La coalition gouvernementale portugaise va connaître un second fort coup de semonce, à l’occasion des élections municipales qui se tiennent aujourd’hui, faisant suite à la crise qui l’a secouée. Le premier ministre socialiste Antonio Gutteres avait jeté l’éponge à la suite de sa claque électorale de 2001, mais ce geste ne sera pas réédité : Pedro Passos Coelho, le premier ministre du PSD, a annoncé par avance : « la vie du gouvernement ne dépend pas du résultat de ces élections ». La multiplication de candidatures « indépendantes » sans investiture ni soutien des partis gouvernementaux, membres de la coalition ou socialiste de l’opposition, s’annonce déjà être le plus significatif, sans même attendre le vote et ses résultats. Les socialistes ne sont crédités dans les sondages par aucune progression importante en nombre de voix et de mairies gagnées, alors qu’ils ont toutes les chances de gagner par défaut les législatives de 2014 et de revenir aux affaires.
La énième crise du déplafonnement de la dette américaine va atteindre son paroxysme en début de semaine, les commentateurs partagés entre l’idée que tout va s’arranger comme à l’habitude et que cette fois-ci c’est différent.

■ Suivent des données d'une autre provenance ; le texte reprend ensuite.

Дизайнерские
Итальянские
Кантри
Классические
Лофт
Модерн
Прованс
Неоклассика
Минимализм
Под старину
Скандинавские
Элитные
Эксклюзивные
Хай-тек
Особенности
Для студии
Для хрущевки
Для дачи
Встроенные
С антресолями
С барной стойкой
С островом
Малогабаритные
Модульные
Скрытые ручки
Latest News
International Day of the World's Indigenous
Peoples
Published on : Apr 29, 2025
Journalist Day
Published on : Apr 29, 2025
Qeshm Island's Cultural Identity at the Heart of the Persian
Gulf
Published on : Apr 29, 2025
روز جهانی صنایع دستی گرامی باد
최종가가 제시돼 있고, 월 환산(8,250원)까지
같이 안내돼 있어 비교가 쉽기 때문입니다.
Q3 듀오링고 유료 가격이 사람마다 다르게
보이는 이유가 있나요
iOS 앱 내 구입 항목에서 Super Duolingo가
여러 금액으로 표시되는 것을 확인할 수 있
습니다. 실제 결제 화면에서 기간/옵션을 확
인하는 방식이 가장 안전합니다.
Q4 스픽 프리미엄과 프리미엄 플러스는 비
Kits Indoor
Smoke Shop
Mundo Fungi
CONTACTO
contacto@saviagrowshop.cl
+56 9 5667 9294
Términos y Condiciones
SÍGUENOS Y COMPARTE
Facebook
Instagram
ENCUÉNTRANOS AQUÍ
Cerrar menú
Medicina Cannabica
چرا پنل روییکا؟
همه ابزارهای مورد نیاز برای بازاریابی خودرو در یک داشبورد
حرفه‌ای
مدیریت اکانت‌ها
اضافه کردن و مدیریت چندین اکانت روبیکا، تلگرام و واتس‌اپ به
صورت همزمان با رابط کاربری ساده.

La droite républicaine, aussi folle que les ministres démissionnaires de Berlusconi, applaudit à la « fermeture de l’État » dont elle rêve. Cette épreuve de force est simultanée avec l’entrée en vigueur de l’« Obamacare » qui va permettre à des millions d’Américains d’accéder à des plans de santé subventionnés, une mesure qualifiée de « socialisation » de la santé par les républicains qui cherchent à la bloquer à n’importe quel prix. Les États-Unis sont traversés par de grands débats portant sur des délires idéologiques, alors que les fonctionnaires fédéraux sont menacés de chômage technique, faute de pouvoir les payer, ainsi même que l’armée, une mesure que les républicains peuvent très difficilement assumer. Wall Street s’inquiète pour sa part des répercussions d’un blocage qui se poursuivrait sur une activité économique fragile. La question serait-elle résolue que la fuite en avant de l’endettement américain se poursuivrait, dans le contexte de la hausse des taux d’intérêt que l’annonce de la Fed a déjà suscitée, qui surenchérit cet endettement.
Outre leur grande portée, les crises politiques en cours ont une seconde caractéristique commune : elles ne débouchent pas sur des solutions de pouvoir conduisant à un changement de politique. C’est en cela qu’elles sont les plus problématiques.